Research Focus
Drosophila eye model to study axial patterning, cell survival & birth defects.
The fruit fly, Drosophila melanogaster, eye serves as an excellent model to study cell type specification during development. Drosophila eye has been extensively used to address diverse biological processes like patterning cell proliferation, cell death, cell survival, polarity and genetic basis of human diseases. The compound eye of an adult fly develops from the primordium called eye imaginal disc harbored inside larva, which initiates from a group of 20- cells as early as an embryo.
The two major goals of my laboratory are:
(I) Study the genetic basis of early eye patterning and growth with emphasis on axial patterning: Dorsal-Ventral patterning in Drosophila eye
Axial patterning is hallmark of organogenesis which results in transition of a single sheet of cells into a 3-dimensional organ. Our lab is interested in understanding the molecular genetic basis of the Dorso-ventral patterning, the first lineage restriction event of early eye primordium. DV patterning thus plays a crucial role in inducing growth and patterning of early eye disc. The dorsal and ventral domains of the eye are generated by the domain specific expression and function of the dorsal selector genes and the ventral growth controlling genes. Our lab will focus on identifying new components of DV patterning and their role in retinal determination of the eye. Our laboratory seek to provide a better understanding of the molecular, genetic, and environmental basis of normal eye development, as well as elucidate the genes and molecules that when altered result in the genesis of birth defects in eye.
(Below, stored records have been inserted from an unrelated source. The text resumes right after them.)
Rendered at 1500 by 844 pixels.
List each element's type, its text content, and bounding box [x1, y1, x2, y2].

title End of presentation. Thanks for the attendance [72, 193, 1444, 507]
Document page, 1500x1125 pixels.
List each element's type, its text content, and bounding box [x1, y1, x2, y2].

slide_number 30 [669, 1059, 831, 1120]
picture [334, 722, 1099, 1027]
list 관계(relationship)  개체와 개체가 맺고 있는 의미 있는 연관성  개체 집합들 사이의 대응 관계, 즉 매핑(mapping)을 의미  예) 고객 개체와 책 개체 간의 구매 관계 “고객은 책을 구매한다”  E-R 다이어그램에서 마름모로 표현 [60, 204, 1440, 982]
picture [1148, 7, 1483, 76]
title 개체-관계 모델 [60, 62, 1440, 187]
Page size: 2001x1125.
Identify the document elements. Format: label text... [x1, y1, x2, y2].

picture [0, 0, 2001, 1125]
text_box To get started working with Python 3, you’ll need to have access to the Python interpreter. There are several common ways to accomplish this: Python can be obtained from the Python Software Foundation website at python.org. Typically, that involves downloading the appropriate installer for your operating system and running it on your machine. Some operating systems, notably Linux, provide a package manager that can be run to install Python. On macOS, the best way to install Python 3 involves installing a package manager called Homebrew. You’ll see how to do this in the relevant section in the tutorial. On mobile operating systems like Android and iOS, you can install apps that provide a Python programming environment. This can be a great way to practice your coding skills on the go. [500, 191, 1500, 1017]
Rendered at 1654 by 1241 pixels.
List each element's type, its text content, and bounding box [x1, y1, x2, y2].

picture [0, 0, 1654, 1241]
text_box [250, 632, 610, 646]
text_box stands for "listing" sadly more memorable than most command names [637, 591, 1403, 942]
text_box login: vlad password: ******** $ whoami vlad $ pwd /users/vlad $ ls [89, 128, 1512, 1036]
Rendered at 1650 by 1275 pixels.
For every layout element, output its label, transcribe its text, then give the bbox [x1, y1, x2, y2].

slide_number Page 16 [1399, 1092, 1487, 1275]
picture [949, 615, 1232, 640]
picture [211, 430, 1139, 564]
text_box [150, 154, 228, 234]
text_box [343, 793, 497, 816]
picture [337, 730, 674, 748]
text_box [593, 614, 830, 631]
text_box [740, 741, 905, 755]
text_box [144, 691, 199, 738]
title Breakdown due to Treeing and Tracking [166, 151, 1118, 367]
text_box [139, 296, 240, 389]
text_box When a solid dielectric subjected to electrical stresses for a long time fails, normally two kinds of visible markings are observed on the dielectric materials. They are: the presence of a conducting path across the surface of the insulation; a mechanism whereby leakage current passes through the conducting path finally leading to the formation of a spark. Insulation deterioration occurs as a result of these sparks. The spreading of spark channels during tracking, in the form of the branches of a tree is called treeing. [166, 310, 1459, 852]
(II) Discern mechanism of complex neuropathological disease, like Alzheimer’s Disease (AD).
Alzheimer’s disease (AD), a common progressive neurodegenerative disorder in the aging population, has no early detection tests or proper cure. AD manifests as a gradual decline of cognitive functions of learning and memory due to selective atrophy of specific cell populations in central and peripheral nervous system. One of the causes of cytotoxicity seen in AD is generation and accumulation of amyloid-beta plaques in the brain. Even though produced in the body amyloid-ß42 (Aß42) is toxic and triggers neurodegeneration. The molecular genetic mechanisms that trigger progressive neurodegeneration due to Aß42 accumulation are not completely understood.
Several animal models have been developed to understand the molecular genetic, chemical basis of this disease. We are using a Drosophila eye model to understand the genetic circuitry involved in amyloid-beta 42 mediated neurodegeneration seen in Alzheimer’s disease. Our long term goal to screen for (a) potential genetic mutations which contribute to/or trigger AD mediated neuropathology and may serve as biomarkers for early detection of AD and (b) potential drug targets which might either block the cellular process that leads to the accumulation of amyloid-plaques or which may prevent the oligomerization of Aß42 accumulation in the Drosophila eye.